• _Source information_
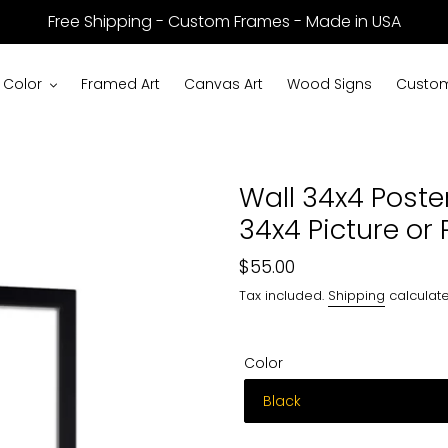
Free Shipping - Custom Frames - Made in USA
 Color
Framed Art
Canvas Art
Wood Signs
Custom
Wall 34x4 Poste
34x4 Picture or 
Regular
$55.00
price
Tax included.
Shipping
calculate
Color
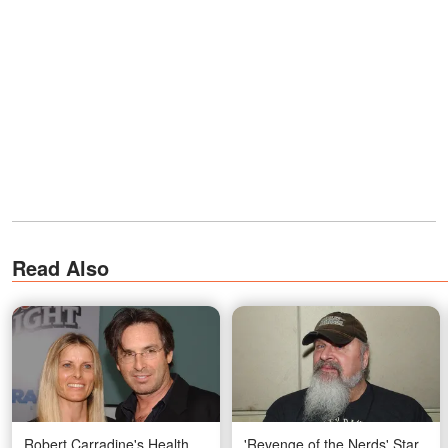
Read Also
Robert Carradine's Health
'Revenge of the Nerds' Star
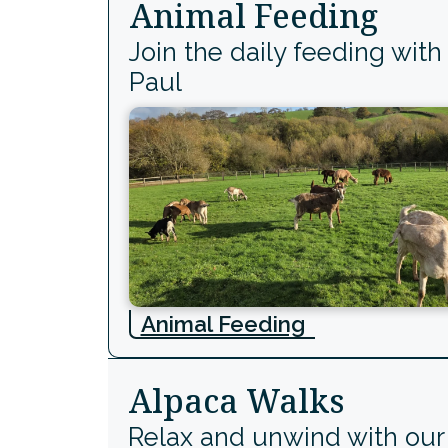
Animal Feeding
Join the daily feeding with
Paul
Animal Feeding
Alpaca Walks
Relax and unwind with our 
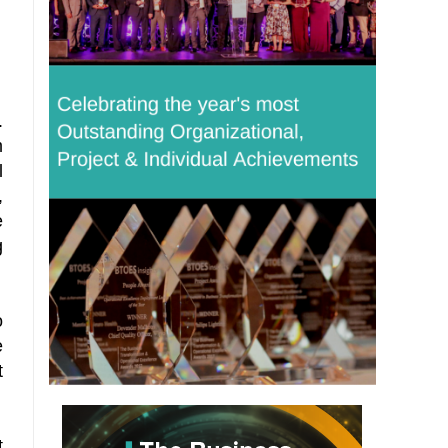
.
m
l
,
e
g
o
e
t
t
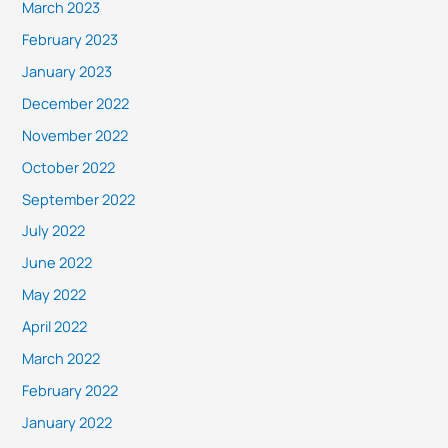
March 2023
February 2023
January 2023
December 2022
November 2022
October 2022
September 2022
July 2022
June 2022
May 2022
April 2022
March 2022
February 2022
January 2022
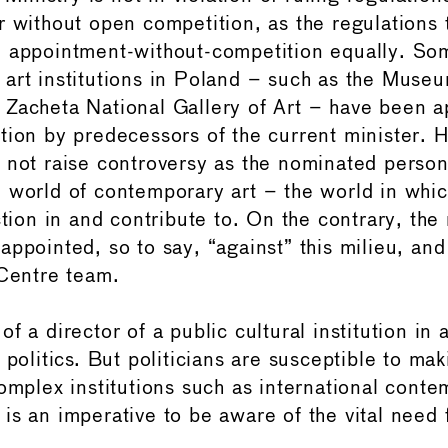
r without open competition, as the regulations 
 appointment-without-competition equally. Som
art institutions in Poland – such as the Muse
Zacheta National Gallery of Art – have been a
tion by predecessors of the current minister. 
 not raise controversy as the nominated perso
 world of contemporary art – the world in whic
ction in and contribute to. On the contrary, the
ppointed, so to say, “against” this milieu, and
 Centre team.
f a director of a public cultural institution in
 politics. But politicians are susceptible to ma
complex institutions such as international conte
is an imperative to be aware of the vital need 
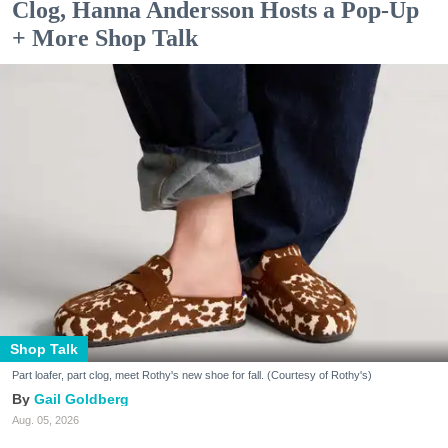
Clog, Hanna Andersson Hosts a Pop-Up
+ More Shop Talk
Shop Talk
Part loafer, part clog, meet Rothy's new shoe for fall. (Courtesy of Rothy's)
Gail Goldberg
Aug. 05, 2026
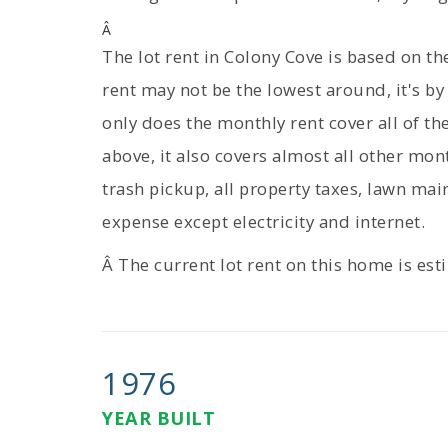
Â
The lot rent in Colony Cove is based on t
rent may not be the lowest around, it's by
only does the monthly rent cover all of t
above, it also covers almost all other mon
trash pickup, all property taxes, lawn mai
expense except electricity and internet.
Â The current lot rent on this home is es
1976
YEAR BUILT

• _Try it_
In your copy, exclude the pictures and repeat each entry above exactly.

• _Answer to the exercise_
Free Shipping - Custom Frames - Made in USA
 Color
Framed Art
Canvas Art
Wood Signs
Custom
Wall 34x4 Poste
34x4 Picture or 
Regular
$55.00
price
Tax included.
Shipping
calculate
Color
Read Also
Robert Carradine's Health
'Revenge of the Nerds' Star
Animal Feeding
Join the daily feeding with
Paul
Animal Feeding
Alpaca Walks
Relax and unwind with our 
.
m
l
,
e
g
o
e
t
t
March 2023
February 2023
January 2023
December 2022
November 2022
October 2022
September 2022
July 2022
June 2022
May 2022
April 2022
March 2022
February 2022
January 2022
r without open competition, as the regulations 
 appointment-without-competition equally. Som
art institutions in Poland – such as the Muse
Zacheta National Gallery of Art – have been a
tion by predecessors of the current minister. 
 not raise controversy as the nominated perso
 world of contemporary art – the world in whic
ction in and contribute to. On the contrary, the
ppointed, so to say, “against” this milieu, and
 Centre team.
f a director of a public cultural institution in
 politics. But politicians are susceptible to ma
complex institutions such as international conte
is an imperative to be aware of the vital need 
Clog, Hanna Andersson Hosts a Pop-Up
+ More Shop Talk
Shop Talk
Part loafer, part clog, meet Rothy's new shoe for fall. (Courtesy of Rothy's)
Gail Goldberg
Aug. 05, 2026
Â
The lot rent in Colony Cove is based on t
rent may not be the lowest around, it's by
only does the monthly rent cover all of t
above, it also covers almost all other mon
trash pickup, all property taxes, lawn mai
expense except electricity and internet.
Â The current lot rent on this home is es
1976
YEAR BUILT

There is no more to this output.